Job losses were spread across both services‑producing and goods‑producing industries. The report highlights declines in wholesale and retail trade — which has seen a steady decline since October 2025 — “other services,” construction, and manufacturing, while public‑sector employment and self‑employment were little changed.

Quebec's first significant drop in 2 years

Regional trends reinforce the broader economic story. Quebec, British Columbia, Saskatchewan, and Manitoba all saw employment fall in February, with Quebec recording its first significant decline in more than two years — 57,000 jobs. Ontario employment was essentially flat after a steep drop in January, but the province’s unemployment rate still climbed to 7.6 per cent as more people entered the labour force.

For HR leaders, a higher unemployment rate brings mixed implications. The easing in labour‑market tightness should widen applicant pools and temper some wage pressure, particularly in interchangeable roles and in sectors tied to interest‑sensitive activity. At the same time, a softer outlook may force leaders to revisit headcount plans, tighten approval processes for new roles and place greater emphasis on redeploying existing staff rather than hiring externally.

StatsCan reports that average hourly wages in February were 3.9 per cent higher than a year earlier.
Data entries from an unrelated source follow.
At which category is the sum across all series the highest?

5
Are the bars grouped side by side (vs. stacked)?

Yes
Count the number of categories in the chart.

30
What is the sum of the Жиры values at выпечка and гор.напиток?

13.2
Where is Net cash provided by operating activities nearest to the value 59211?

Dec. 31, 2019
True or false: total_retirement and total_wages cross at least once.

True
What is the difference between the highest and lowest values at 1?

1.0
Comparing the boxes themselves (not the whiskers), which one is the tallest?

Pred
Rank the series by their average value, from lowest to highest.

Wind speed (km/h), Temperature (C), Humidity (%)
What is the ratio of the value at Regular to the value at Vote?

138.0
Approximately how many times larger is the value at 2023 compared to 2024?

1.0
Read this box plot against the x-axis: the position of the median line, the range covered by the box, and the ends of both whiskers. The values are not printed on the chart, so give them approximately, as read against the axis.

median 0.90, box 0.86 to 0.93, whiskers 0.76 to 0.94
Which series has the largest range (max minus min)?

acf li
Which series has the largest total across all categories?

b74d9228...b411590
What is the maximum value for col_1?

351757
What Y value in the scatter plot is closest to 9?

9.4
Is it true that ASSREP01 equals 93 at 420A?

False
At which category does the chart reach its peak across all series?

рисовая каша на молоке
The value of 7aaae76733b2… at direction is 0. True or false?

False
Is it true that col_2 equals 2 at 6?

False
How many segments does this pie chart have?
The survey also highlights groups at greater risk of being left behind as the economy slows. Nearly one-quarter of job seekers had been unemployed for 27 weeks or more, and youth unemployment reached 14.1 per cent — a jump of 1.3 percentage points from January —with higher rates among Black, Chinese and South Asian youth. The proportion of Canadians aged 15 and older who were employed or looking for work remained mostly flat  at 64.9 per cent — 0.1 percentage points below January’s figure — but was down 0.4 percentage points from February 2025.